7. Ensure that break rooms are accessible to people with disabilities.
If a break room is on the second floor and there is no elevator, that could be discriminatory. Moving the break room to the first floor could be one answer, and providing a separate break room on the first floor might be another alternative. But if an accommodation in some way stigmatizes employees with disabilities by segregating them, it may not be an effective accommodation.
8. Allow a service animal.
There is a duty to allow a service animal, and the same requirement applies to public accommodations such as restaurants, as well as schools, public services, housing, credit services and business.
9. Make the job less stressful.
Anxiety, depression, and other mental health issues may also constitute a disability requiring a reasonable accommodation. In some cases, some changes in policies or procedures could be required to make a job less stressful for an individual with a disability. Any harassment of an employee with a disability must be promptly addressed by an employer.

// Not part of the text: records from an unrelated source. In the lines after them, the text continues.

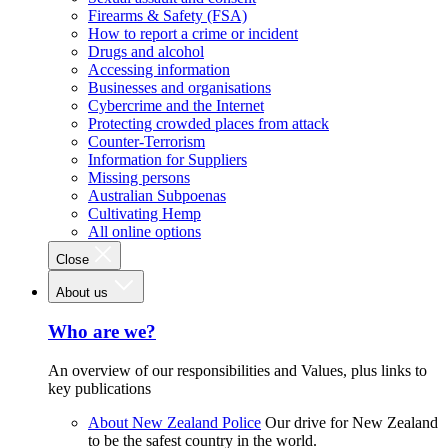
Firearms & Safety (FSA)
How to report a crime or incident
Drugs and alcohol
Accessing information
Businesses and organisations
Cybercrime and the Internet
Protecting crowded places from attack
Counter-Terrorism
Information for Suppliers
Missing persons
Australian Subpoenas
Cultivating Hemp
All online options
Close
About us
Who are we?
An overview of our responsibilities and Values, plus links to
key publications
About New Zealand Police
Our drive for New Zealand
to be the safest country in the world.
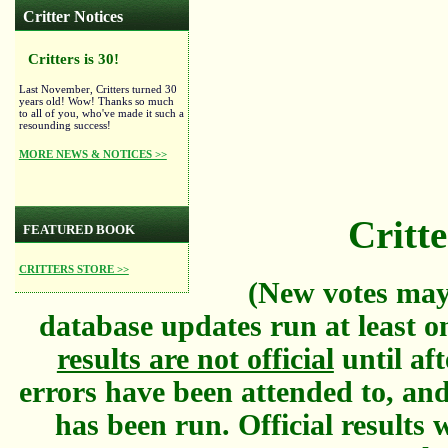
Critter Notices
Critters is 30!
Last November, Critters turned 30
years old! Wow! Thanks so much
to all of you, who've made it such a
resounding success!
MORE NEWS & NOTICES >>
Critte
FEATURED BOOK
CRITTERS STORE >>
(New votes may
database updates run at least o
results are not official
until aft
errors have been attended to, and
has been run. Official results w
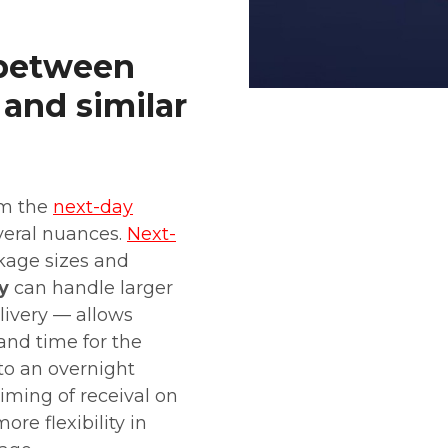
 between
 and similar
om the
next-day
veral nuances.
Next-
ckage sizes and
y
can handle larger
livery — allows
and time for the
to an overnight
timing of receival on
ore flexibility in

10. Offer job reasignment.
If no other accommodation would be effective or reasonable, or if the employee volunteers, an employee with a disability may be accommodated by reassignment to a vacant position for which he or she is already qualified. If this is the only remaining option, the employee should not have to compete for the position or find the job by him or herself, neither of which would be an accommodation.
11. Ensure that "perks" are accessible.
Special classes and social events should also be accessible to employees with disabilities. For example, if an employer decides to offer a "weight watchers" class during lunch as a perk for employees who wish to lose a few pounds, the employer would be required to provide an interpreter so that a hearing-impaired employee could participate.

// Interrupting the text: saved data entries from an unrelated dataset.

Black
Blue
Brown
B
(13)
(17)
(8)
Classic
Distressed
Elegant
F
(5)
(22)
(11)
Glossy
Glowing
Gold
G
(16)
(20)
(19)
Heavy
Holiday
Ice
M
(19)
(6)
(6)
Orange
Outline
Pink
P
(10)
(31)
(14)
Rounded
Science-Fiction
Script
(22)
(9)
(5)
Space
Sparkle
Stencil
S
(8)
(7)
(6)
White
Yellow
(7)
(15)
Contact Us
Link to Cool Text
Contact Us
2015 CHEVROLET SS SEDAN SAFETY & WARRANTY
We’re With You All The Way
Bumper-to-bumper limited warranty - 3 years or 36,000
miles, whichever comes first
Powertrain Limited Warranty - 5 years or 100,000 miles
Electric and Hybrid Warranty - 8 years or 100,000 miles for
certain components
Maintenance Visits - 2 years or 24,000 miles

But suppose a requested accommodation will cost more than a business can afford, or would otherwise create an overwhelming burden?
If it would cause an "undue hardship," an employer can refuse to make a particular accommodation, under both the ADAA and the Minnesota Human Rights Act. The size and resources of the employer are among the factors that can be considered in determining what's reasonable. In addition, the employer does not have to lower production standards, remove essential job duties or compromise safety to make an accommodation, and is generally not required to provide "personal use items" such as eyeglasses and hearing aids.
Read more about reasonable accommodations in the FAQ section.
What if an employee and employer disagree about what kind of accommodation is appropriate?
The employer has some flexibility in determining exactly how to accommodate a disabled individual's needs, and may choose a less expensive option than one proposed — as long as it does the job.